Nevada picked up the corners of the rug and folded it in half, exposing the dark floor underneath. The chains slid out of her way, shifting Matt aside, and straightened again.
“Last night Xavier Secada put a chunk of metal through my mother’s leg,” my sister said.
Matt swallowed and licked his lips. “I’m sorry to hear that.”
“So was I.” Nevada took out a piece of chalk. “I think you and I should have a nice long chat.”
My phone rang. An unfamiliar foreign number starting with 351. Now what?
I waved at Bern. He muted the feed, and I took the call on speaker.
“Prime Baylor speaking.”
“My name is Christina Almeida, Prime of House Almeida.”
Female, young, slight trace of an accent, not Spanish, not Italian, something else.
Bern’s fingers flew over the keyboard. The search engine spat the results. House Almeida, a Portuguese House, old nobility, rich, made money from rubber and cork . . .
“How can I help you?”
Another page of results. Christina Almeida, Magus Praelia, Prime. A warrior mage. Like Buller, who conjured armor, praelia conjured weapons and they used them with deadly skill.
“I’ve come to retrieve my fiancé,” Christina said.
“Who would that be?”
“Alessandro Sagredo.”
What?
A text popped up with GPS coordinates.
You have questions. That’s understandable. Meet me at this location in one hour. Let’s talk.
I showed the coordinates to Bern. He plugged them into the search engine and Google Maps obliged. A park, ten minutes down the road from us.
Arkan made his move. That was so fast. How did he know?
“Will you come?” Christina asked.
An hour was tight, but it was enough time.
“I’ll be there,” I told her.
“Good. I am looking forward to our discussion.”
Chapter 11
“As your cousin-brother, I feel compelled to point out the utter fuckedupness of this situation,” Leon said as I took the turn onto the side road.
“I thought we agreed you wouldn’t use that term.”
“Fuckedupness?”
“Cousin-brother. Pick one, not both.”
The area around the Compound was still mostly rural, with the city encroaching like an urban octopus stretching its tentacles. Fields rolled on both sides of the road, with a farmhouse here and there and small businesses like car repair shops and veterinary clinics sprouting up by the road at random. The armored troop transport rocked as it rolled over haphazard bumps in the road. It was very well protected but far less comfortable than Rhino. I missed our tank-SUV.
Leon checked his SIG Sauer. Runa had heroically offered to go with me on this adventure, but she could barely stand. Besides, Leon had mentioned he “needed comfort” again, which in Leon speak meant he wanted to be useful.
“Is this fiancée even real?” he asked.
“Probably.”
“How?”
“I suspect that’s something his family arranged. He’s been getting phone calls.”
“What kind of phone calls?”
“The kind he takes in private. He speaks in Italian, and they make him irritated.”
The Sagredo family had been overextended for generations. They dragged a mountain of debt behind them, and they expected to sell Alessandro for a pretty penny. They had arranged three engagements for him, and Alessandro had torpedoed every one of them.
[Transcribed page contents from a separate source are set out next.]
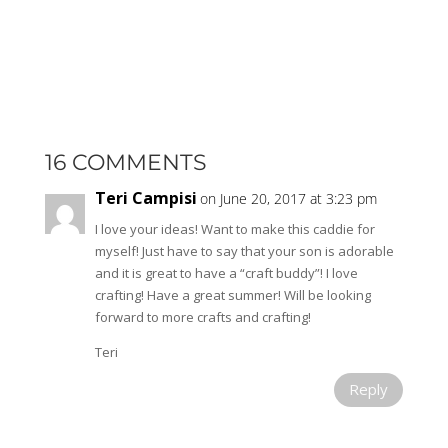
16 COMMENTS
Teri Campisi
on June 20, 2017 at 3:23 pm
I love your ideas! Want to make this caddie for
myself! Just have to say that your son is adorable
and it is great to have a “craft buddy”! I love
crafting! Have a great summer! Will be looking
forward to more crafts and crafting!
Teri
Reply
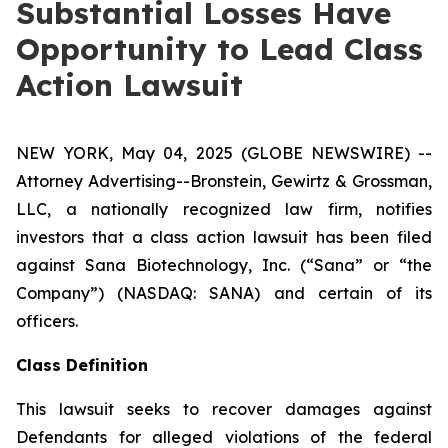
Substantial Losses Have
Opportunity to Lead Class
Action Lawsuit
NEW YORK, May 04, 2025 (GLOBE NEWSWIRE) --
Attorney Advertising--Bronstein, Gewirtz & Grossman,
LLC, a nationally recognized law firm, notifies
investors that a class action lawsuit has been filed
against Sana Biotechnology, Inc. (“Sana” or “the
Company”) (NASDAQ: SANA) and certain of its
officers.
Class Definition
This lawsuit seeks to recover damages against
Defendants for alleged violations of the federal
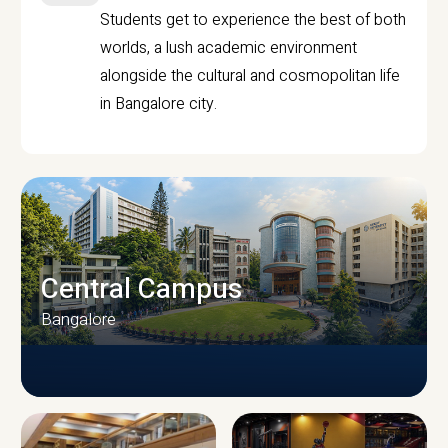
Students get to experience the best of both
worlds, a lush academic environment
alongside the cultural and cosmopolitan life
in Bangalore city.
Central Campus
Bangalore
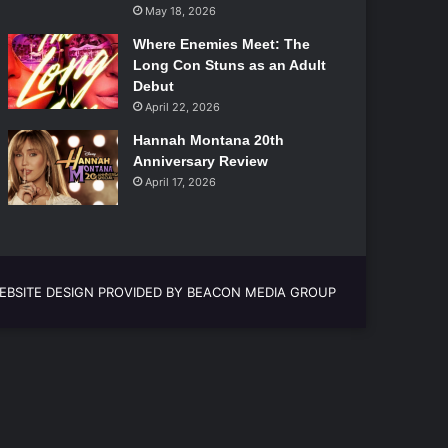
May 18, 2026
Where Enemies Meet: The
Long Con Stuns as an Adult
Debut
April 22, 2026
Hannah Montana 20th
Anniversary Review
April 17, 2026
EBSITE DESIGN PROVIDED BY BEACON MEDIA GROUP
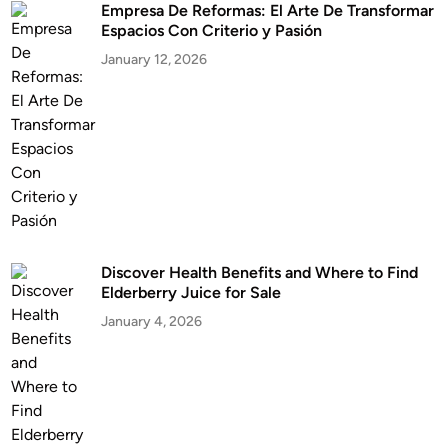
Empresa De Reformas: El Arte De Transformar
Espacios Con Criterio y Pasión
January 12, 2026
Discover Health Benefits and Where to Find
Elderberry Juice for Sale
January 4, 2026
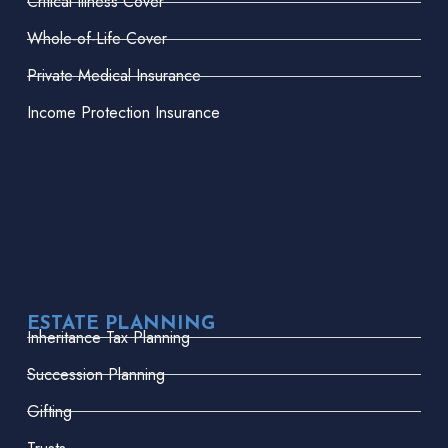
Critical Illness Cover
Whole-of-Life Cover
Private Medical Insurance
Income Protection Insurance
ESTATE PLANNING
Inheritance Tax Planning
Succession Planning
Gifting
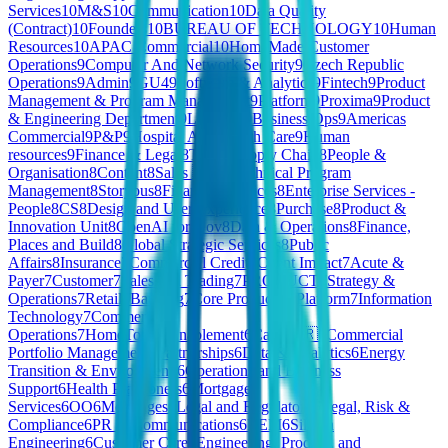
Services
10
M&S
10
Communication
10
Data Quality
(Contract)
10
Founders
10
BUREAU OF TECHNOLOGY
10
Human
Resources
10
APAC Commercial
10
HomeMade Customer
Operations
9
Computer And Network Security
9
Czech Republic
Operations
9
Admin
9
GU4
9
Software & Analytics
9
Fintech
9
Product
Management & Program Management
9
Platform
9
Proxima
9
Product
& Engineering Department
9
Learning
9
Business Ops
9
Americas
Commercial
9
P&P
9
Hospital And Health Care
9
Human
resources
9
Finance & Legal
8
Telco
8
Supply Chain
8
People &
Organisation
8
Content
8
Sales 🇧🇪
8
Technical Program
Management
8
Storyous
8
Financial Services
8
Enterprise Services -
People
8
CS
8
Design and User Experience
8
Purchase
8
Product &
Innovation Unit
8
OpenAI for Gov
8
Data & Operations
8
Finance,
Places and Build
8
Global Strategic Services
8
Public
Affairs
8
Insurance
7
Commercial Credit
7
Client Impact
7
Acute &
Payer
7
Customer
7
Sales and Trading
7
PRODUCT
7
Strategy &
Operations
7
Retail
7
Banking
7
Core Product & Platform
7
Information
Technology
7
Commercial
Operations
7
HomeToGo
6
Enablement
6
Care 🇫🇷
6
Commercial
Portfolio Management
6
Partnerships
6
Data & Analytics
6
Energy
Transition & Environment
6
Operations and Business
Support
6
Health Practioners
6
Mortgage
Services
6
OO
6
Mortgages
6
Legal and Regulatory
6
Legal, Risk &
Compliance
6
PR & Communications
6
REM
6
Silicon
Engineering
6
Customer Care
6
Engineering, Product, and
Trying to sell him for a fourth time didn’t seem like much of a stretch.
Leon frowned. “Correct me if I’m misunderstanding this, but he’s been excised. They disowned him.”
“Yes.”
“So how could they be arranging marriages for him?”
“If something happens and you are excised, will you stop caring about your brother, or Arabella, or Nevada?”
He grimaced. “So it’s emotional blackmail.”
“Probably.”
Our childhood shaped us in deep, fundamental ways, and Alessandro’s childhood was all about taking his rightful place as the Head of the family, carrying on the Sagredo name, and marrying well to stave off creditors so House Sagredo could survive for one more generation. At heart, Alessandro was a protector. That part of him never disappeared; it only grew stronger, except now my family and I were the focus of that protective urge. Before he’d left with Konstantin, he’d kissed me and asked me to stay in the Compound until he returned. If he found out I left on this little expedition, he wouldn’t be happy.
Unfortunately, it couldn’t be helped. I needed to ascertain the scope of this threat.